Das magische Ticket war ein besonderer Einkaufsbummel. Ein brandneues Kleid für ein Töpfchenmädchen. Das war die Motivation, die meine Tochter brauchte, und innerhalb von zwei Wochen beendete sie den Machtkampf.

Mit 4 Jahren quetscht sie sich immer noch in dieses Kleid. Gelegentlich sagt sie: „Erinnerst du dich an Mama? Das ist mein Kleid fürs Töpfchentraining.“ Oh mein Gott, ich erinnere mich.
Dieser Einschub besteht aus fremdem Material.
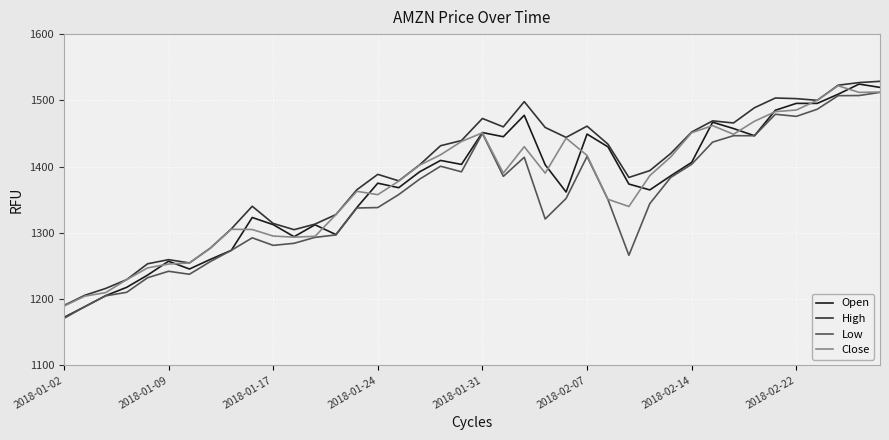

What is the highest value of the Open series?

1524.5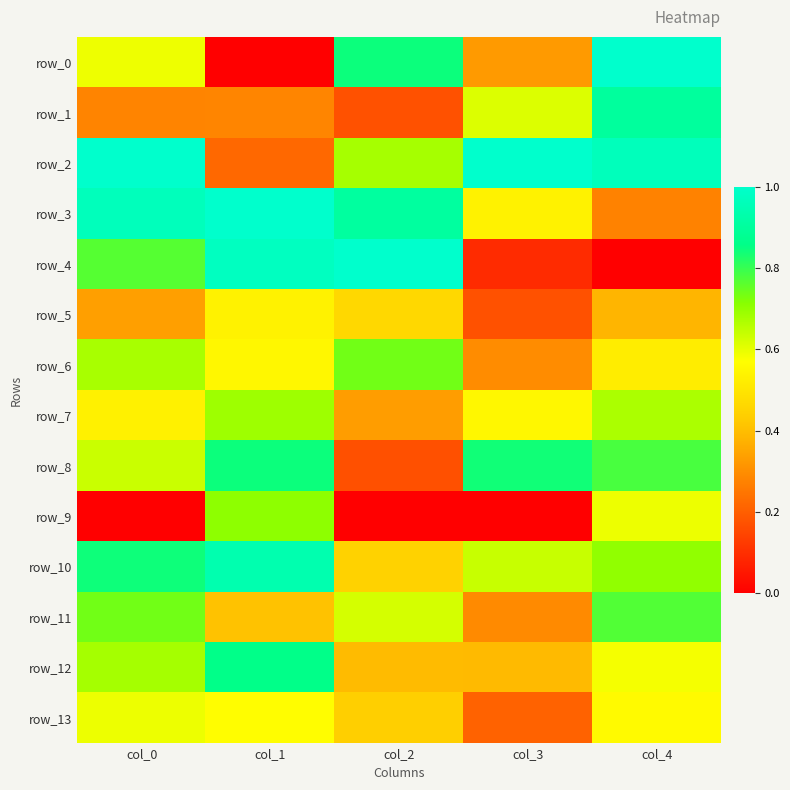

What is the difference between the maximum and minimum values in the row_9 series?

0.7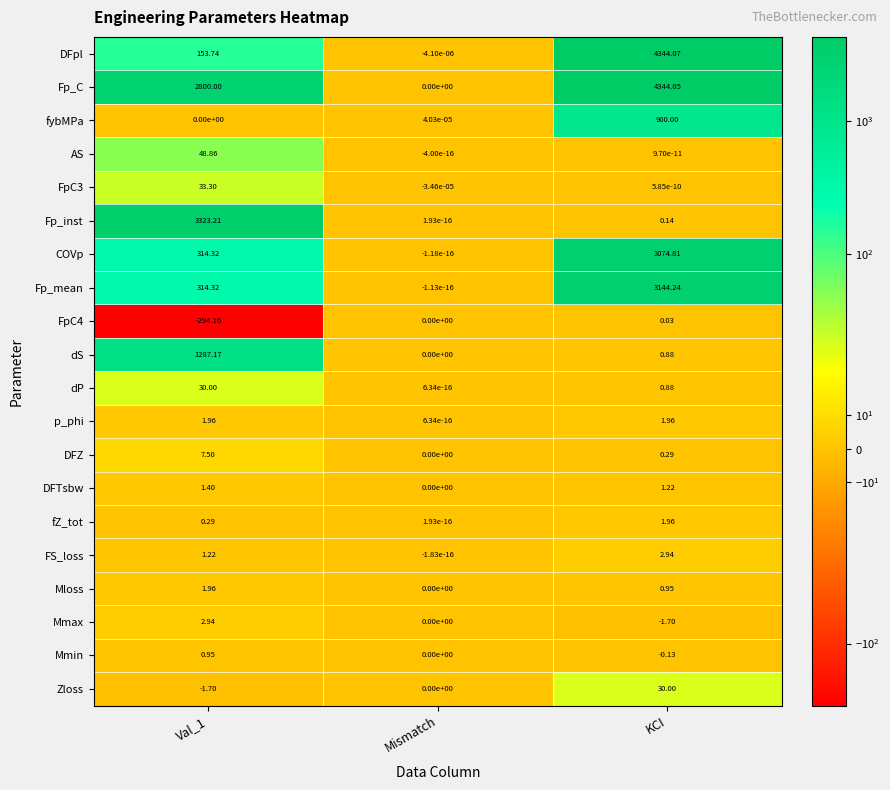

At how many categories does at least one series exceed 3865?

1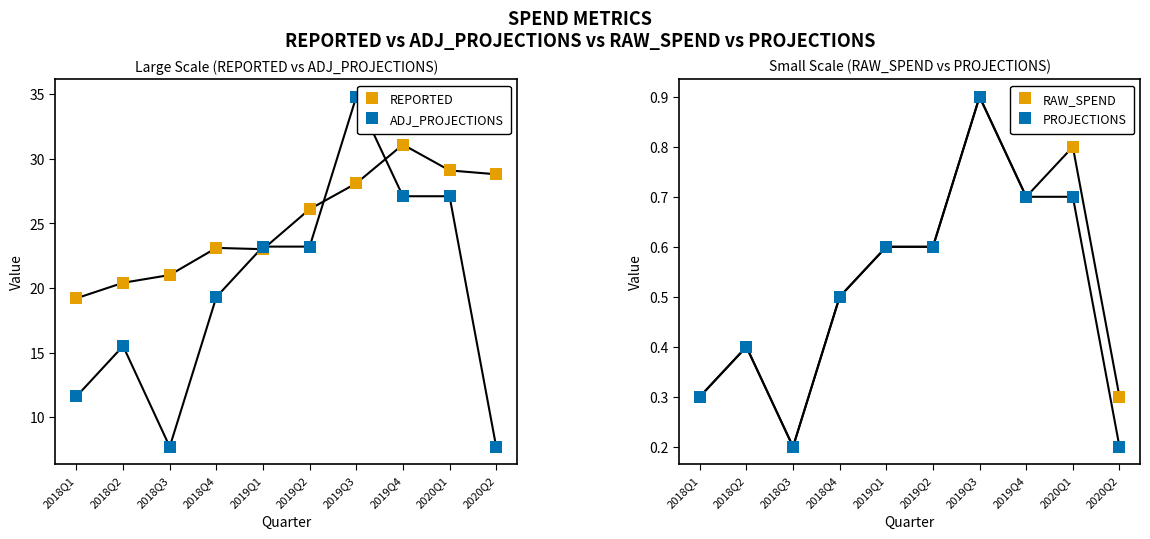

Reading right to left, what are all the values shown in this chart?

REPORTED: 28.8	29.1	31.1	28.1	26.1	23.0	23.1	21.0	20.4	19.2
ADJ_PROJECTIONS: 7.7	27.1	27.1	34.8	23.2	23.2	19.3	7.7	15.5	11.6
RAW_SPEND: 0.3	0.8	0.7	0.9	0.6	0.6	0.5	0.2	0.4	0.3
PROJECTIONS: 0.2	0.7	0.7	0.9	0.6	0.6	0.5	0.2	0.4	0.3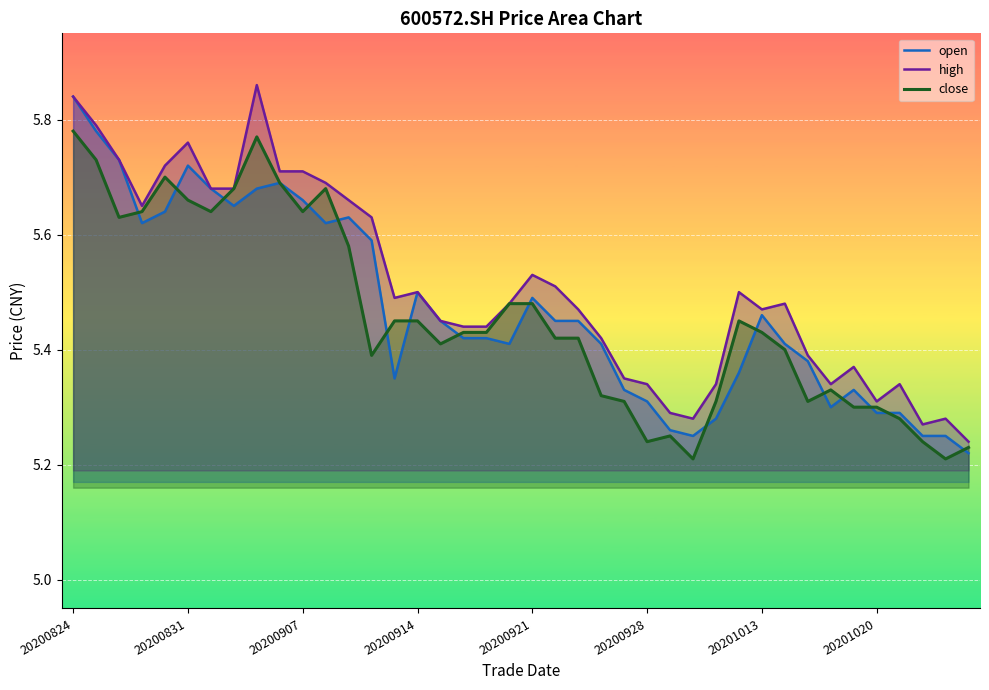

True or false: close and open cross at least once.

True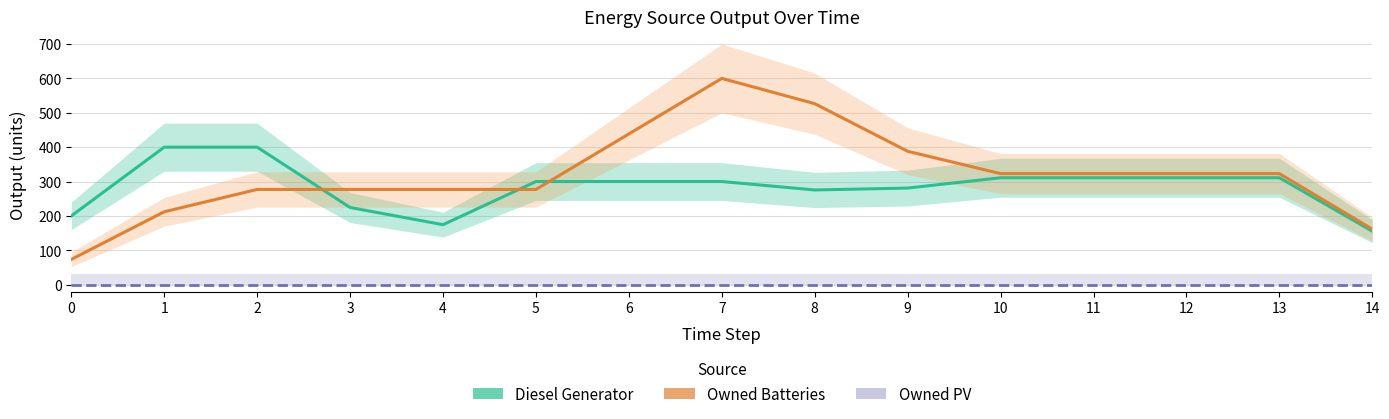

What is the spread (max minus min) of values at 9?

388.0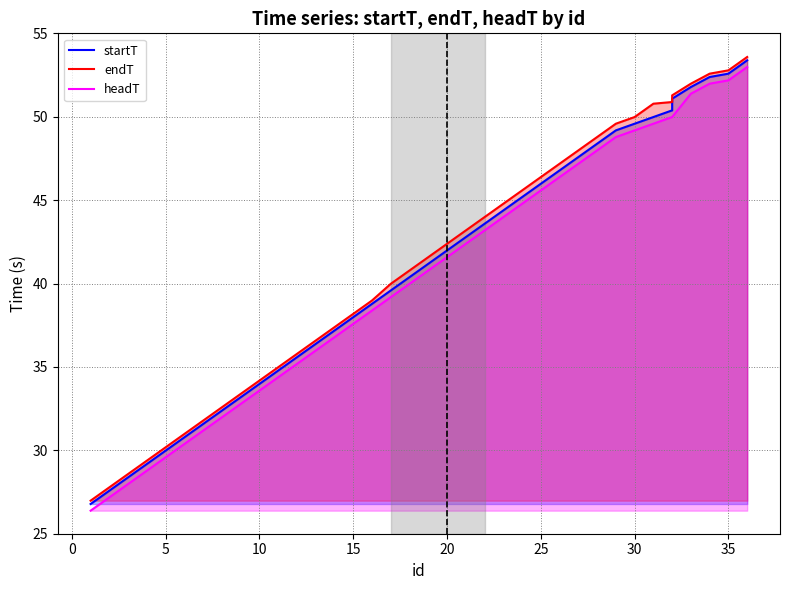

Which series has the widest spread of values?

endT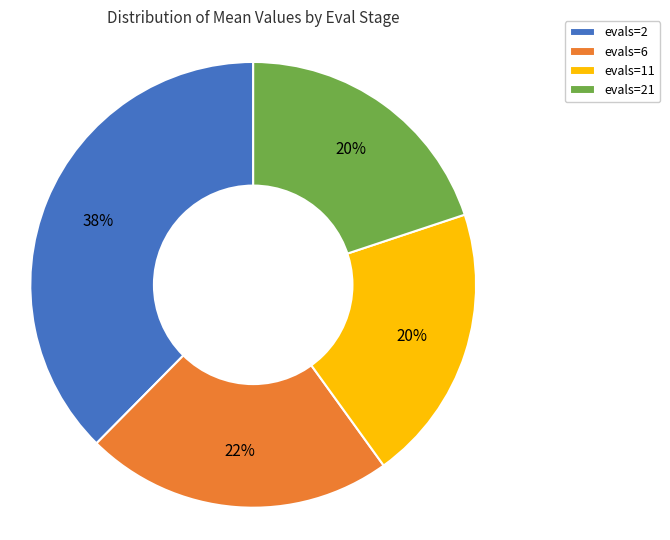

Which has a higher value, evals=6 or evals=21?

evals=6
Ich war nie so dreist, auf Facebook Fotos von einem windellosen Baby zu posten, aber ich sehe gelegentlich Freunde, die in den sozialen Medien über den Stuhlgang ihrer Kinder diskutieren, einschließlich der „Magie der E-Zigarette“. Ich weiß, dass es für einige funktionieren kann und auch funktioniert. Gut für sie. Wirklich. Ich hoffe nur, dass sie lange vor mir aufhören, wenn es nicht funktioniert.

Ich habe jetzt eine zweite Tochter. Alle fragten mich, ob ich vorhabe, mit ihr das „Baby-Töpfchen-Training“ zu machen. Ich unterließ es zu schreien: „Willst du mich veräppeln?!“ und sagte ihnen höflich, dass ich einfach keine Zeit hätte. „Zu zweit ist es einfach zu schwer“, würde ich sagen. Außerdem wurde sie im zweiten und dritten Lebensjahr ihrer älteren Schwester geboren – den Jahren, in denen ich darüber nachdachte, auf den Boden zu pinkeln, um dem dickköpfigsten Kind auf dem Planeten ein Zeichen zu setzen. Was dieser Punkt gewesen wäre, bin ich mir nicht einmal sicher. Aber nein, ich werde mich nicht dem lächerlichen Machtkampf mit meiner zweiten Tochter aussetzen. Sie wird lernen, die Toilette zu benutzen, wenn sie dazu bereit ist. Vielen Dank.